Ireland and 136 other countries agreed last year to make large multinationals pay a minimum of 15pc tax on their profits, and to shift some taxing rights for the very largest 100 or so companies to countries where they make their sales.
Ms Collins said Ireland “is still a good country to do business in” despite the impending tax changes, which she said were just “one small element” swaying companies’ investment decisions.
“If you were to risk assess Ireland Inc as a foreign direct investment location, your country risk is overall low, because intellectual property rights are protected. We have a good, well-educated workforce, and we have to make sure that we keep that up, we have good, solid infrastructure that’s there and a stable political environment.
“Ireland is still a good country to do business in – bearing in mind, I think we need to still work on it.”
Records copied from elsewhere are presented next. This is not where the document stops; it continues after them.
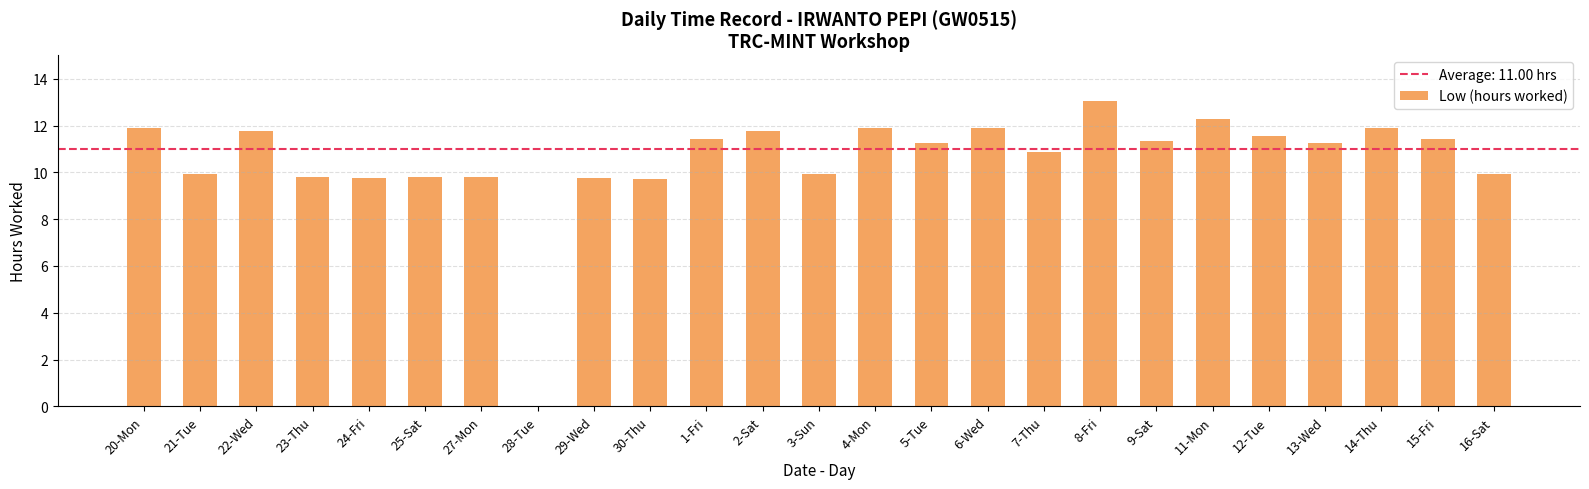

At which label does the data first exceed 11?

20-Mon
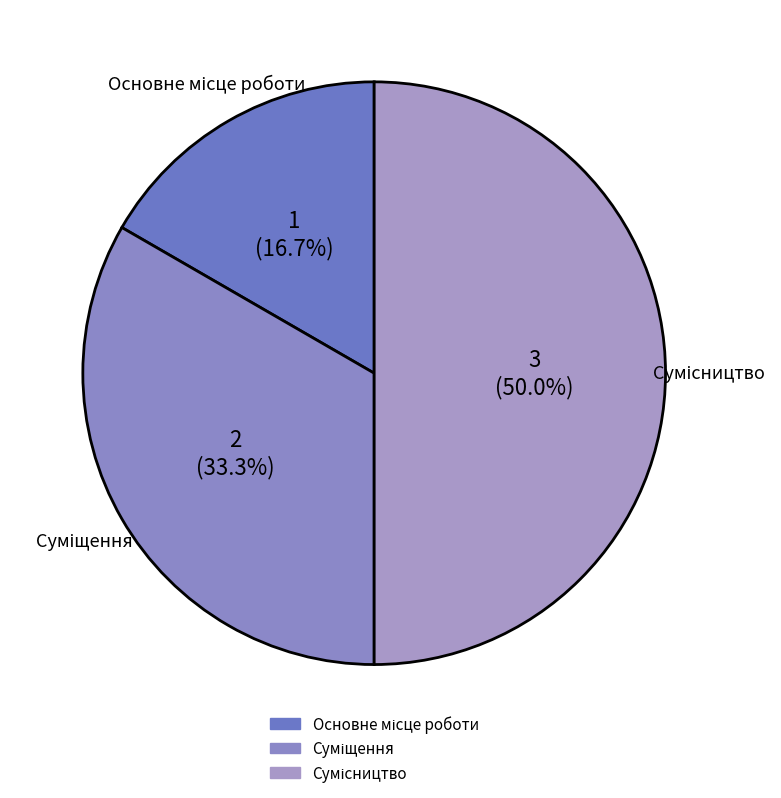

How many segments does this pie chart have?

3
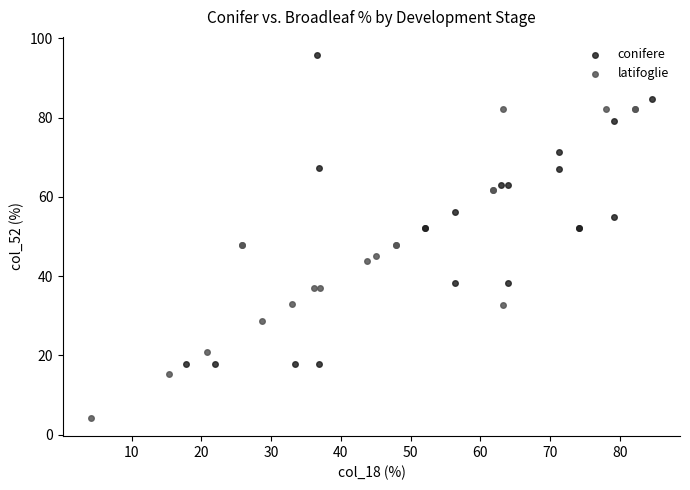

Which series contains the highest Y value?

conifere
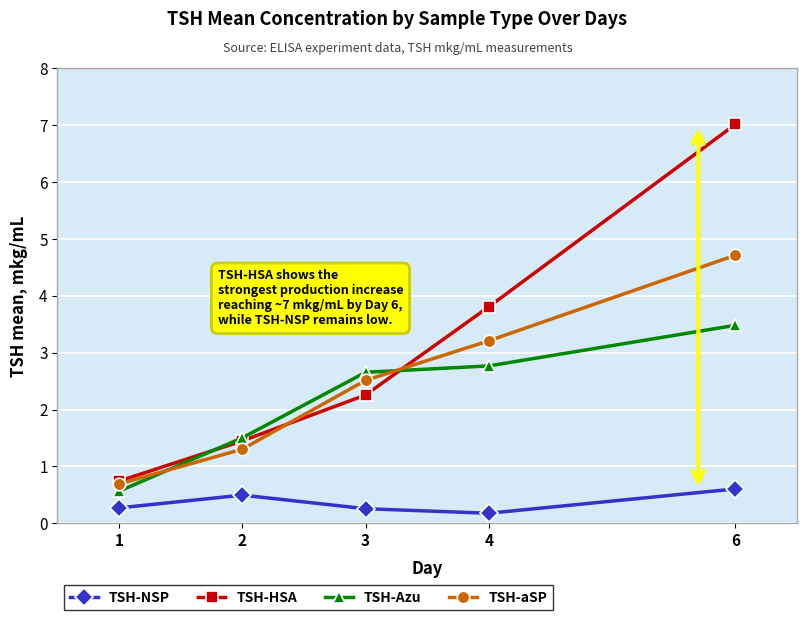

List the labels in order of TSH-aSP value, smallest first.

1, 2, 3, 4, 6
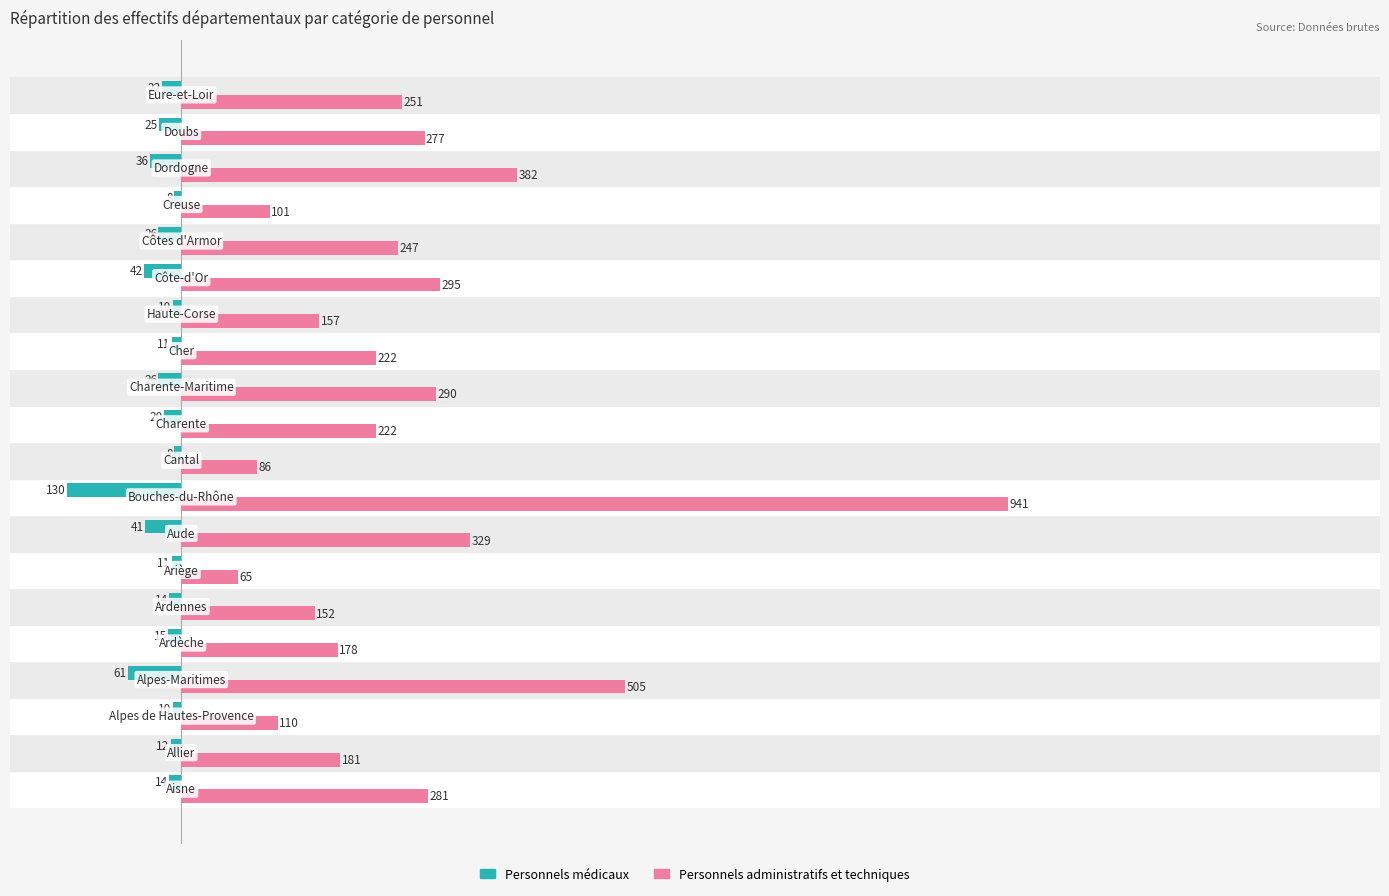

What is the minimum value shown in the chart?

-130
The number of jobs in the multinational sector reached over 275,000 in 2021, its highest level ever, according to the State’s investment promotion arm, IDA Ireland, with total investment by IDA companies growing by 6.5pc, more than double the 2020 rate.
Investment and jobs in the domestic economy is catching up, with Enterprise Ireland firms adding almost 12,000 jobs (net) last year, a record result.
However, IDA Ireland chief executive Martin Shanahan warned in December about “capacity constraints and competitiveness challenges” in the country.
According to Ms Collins, who is Ireland’s first female head of ACCA Global, the biggest challenges for firms in 2022 will be the “breadth and pace of regulatory change”, particularly on sustainable investing.
“Banks are not going to lend unless you can prove certain approaches to sustainability. Customers may not want to deal with you unless you can show your true credentials. Suppliers won’t want to supply you if, after they supply you, you’re going to do something that’s not environmentally appropriate.”
She also warned that inflation “is likely to be more persistent” than expected.